Es war nicht gerade angenehm. Man war 24 Stunden in einer Zelle eingeschlossen, mit der einzigen Unterbrechung des halbstündigen Rundgangs im Hof, Hände auf dem Rücken, in totalem Schweigen. Aber im Gefängnis wird man im Allgemeinen wenigstens nicht ermordet.

Renate bekam dreieinhalb Jahre Zuchthaus und ich anderthalb Jahre Gefängnis. Wir haben die Strafe nicht abgesessen und wurden beide separat nach Auschwitz geschickt. Es ist kaum zu glauben, aber ich sollte ein Papier unterschreiben, dass ich freiwillig nach Auschwitz gehe.

Was in Auschwitz geschah, war damals bereits bekannt, nur wollte man es einfach nicht glauben. Leider war es wahr.

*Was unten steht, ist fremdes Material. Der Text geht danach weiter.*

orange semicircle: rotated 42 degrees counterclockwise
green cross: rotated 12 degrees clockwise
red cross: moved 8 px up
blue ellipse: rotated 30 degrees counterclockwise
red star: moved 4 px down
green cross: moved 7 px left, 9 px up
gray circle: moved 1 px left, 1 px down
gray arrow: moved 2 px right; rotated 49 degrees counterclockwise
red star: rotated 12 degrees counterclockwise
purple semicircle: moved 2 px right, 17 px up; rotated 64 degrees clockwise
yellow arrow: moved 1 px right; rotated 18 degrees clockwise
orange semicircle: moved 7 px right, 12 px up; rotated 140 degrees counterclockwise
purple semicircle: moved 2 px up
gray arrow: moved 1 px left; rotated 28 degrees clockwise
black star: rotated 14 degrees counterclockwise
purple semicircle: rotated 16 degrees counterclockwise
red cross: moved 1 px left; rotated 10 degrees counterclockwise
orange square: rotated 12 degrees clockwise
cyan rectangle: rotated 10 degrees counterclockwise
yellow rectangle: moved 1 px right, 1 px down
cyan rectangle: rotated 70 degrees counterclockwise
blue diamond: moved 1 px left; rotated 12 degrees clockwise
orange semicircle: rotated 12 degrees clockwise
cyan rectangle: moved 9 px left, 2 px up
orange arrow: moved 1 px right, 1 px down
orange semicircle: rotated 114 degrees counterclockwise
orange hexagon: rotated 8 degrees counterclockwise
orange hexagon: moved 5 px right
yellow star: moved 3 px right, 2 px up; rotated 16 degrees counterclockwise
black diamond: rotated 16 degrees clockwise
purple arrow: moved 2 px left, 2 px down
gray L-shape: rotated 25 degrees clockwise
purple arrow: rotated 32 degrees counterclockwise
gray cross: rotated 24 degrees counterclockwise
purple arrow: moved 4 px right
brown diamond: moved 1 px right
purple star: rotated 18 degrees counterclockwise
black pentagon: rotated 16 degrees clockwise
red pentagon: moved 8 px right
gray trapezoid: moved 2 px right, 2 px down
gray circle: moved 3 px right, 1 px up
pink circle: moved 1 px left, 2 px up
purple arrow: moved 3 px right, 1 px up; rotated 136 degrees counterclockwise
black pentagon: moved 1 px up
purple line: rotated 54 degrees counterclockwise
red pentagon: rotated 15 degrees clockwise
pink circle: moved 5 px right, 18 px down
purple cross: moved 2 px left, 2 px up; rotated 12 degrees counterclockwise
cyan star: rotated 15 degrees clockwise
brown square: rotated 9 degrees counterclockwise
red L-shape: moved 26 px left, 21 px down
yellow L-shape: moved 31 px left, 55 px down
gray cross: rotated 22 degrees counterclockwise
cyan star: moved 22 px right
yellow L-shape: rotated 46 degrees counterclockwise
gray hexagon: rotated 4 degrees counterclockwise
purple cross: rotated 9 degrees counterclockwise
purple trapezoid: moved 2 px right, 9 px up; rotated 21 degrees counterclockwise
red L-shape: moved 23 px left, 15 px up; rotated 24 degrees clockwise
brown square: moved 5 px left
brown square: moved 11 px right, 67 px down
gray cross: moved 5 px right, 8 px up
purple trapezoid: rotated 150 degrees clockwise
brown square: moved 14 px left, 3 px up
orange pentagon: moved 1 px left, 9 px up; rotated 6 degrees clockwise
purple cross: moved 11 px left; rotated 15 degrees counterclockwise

Also, ich komme in Auschwitz an, mit dem Versuch, mich auf das Schlimmste vorzubereiten - soweit so etwas überhaupt möglich ist.

Es kam anders. Ich war nicht mit einem dieser Riesentransporte von Juden angekommen, die an der Rampe zu Tod oder Leben verurteilt wurden, sondern als Verbrecher, und das war vorteilhafter. Wir waren sogenannte Karteihäftlinge. Mein Kopf wurde rasiert, und die Nummer 69388 wurde auf meinen linken Arm tätowiert. Die Anita Sara Lasker gibt es nicht mehr.

In Auschwitz - es ist kaum zu glauben - gab es Musik, und es wurde dringend jemand gebraucht, der Cello spielt. Ich wurde Mitglied der Lagerkapelle in Birkenau. Dirigentin war Alma Rosé, Nichte von Gustav Mahler und Tochter von Arnold Rosé, jahrelanger Konzertmeister der Wiener Oper, bis er „entlassen“ wurde. Er war Jude.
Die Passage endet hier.